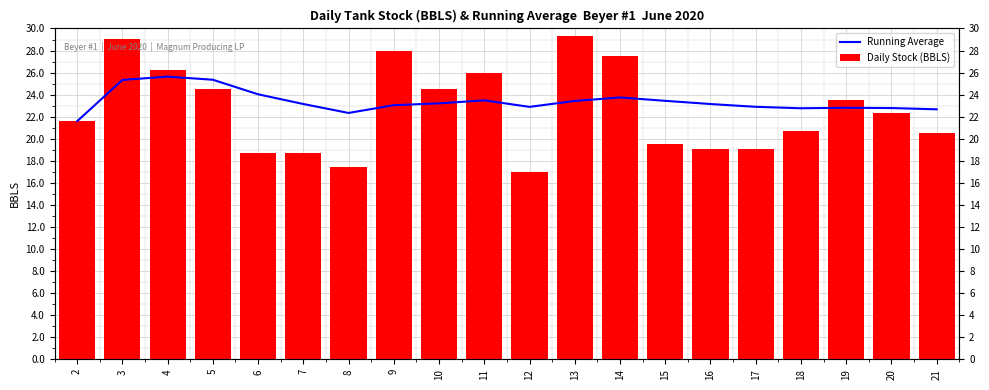

What is the sum of the Daily Stock (BBLS) values at 12 and 19?

40.5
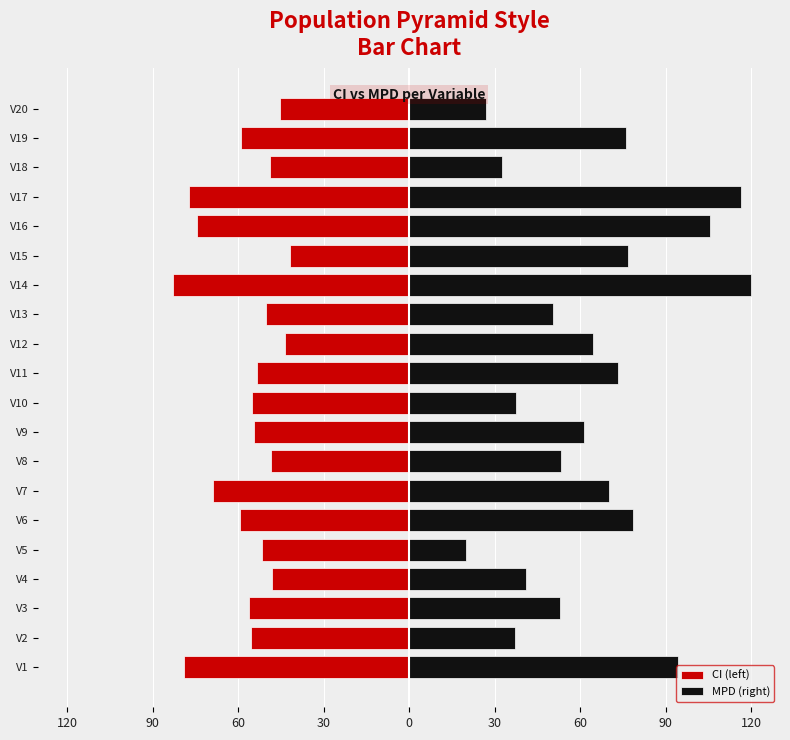

Are the bars grouped side by side (vs. stacked)?

Yes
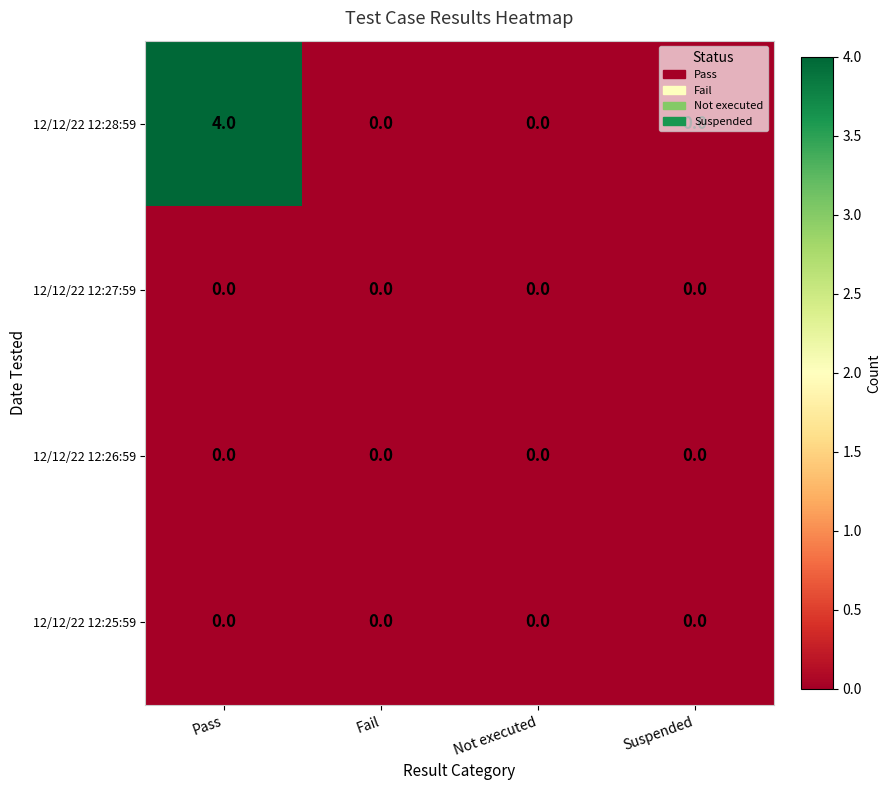

Which series has the largest range (max minus min)?

12/12/22 12:28:59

▶ [GOAL OF THE EXERCISE] Count the lines in the data above that contain the string "side" with matching case, and reply with the number alone.

▶ [SOLUTION] 1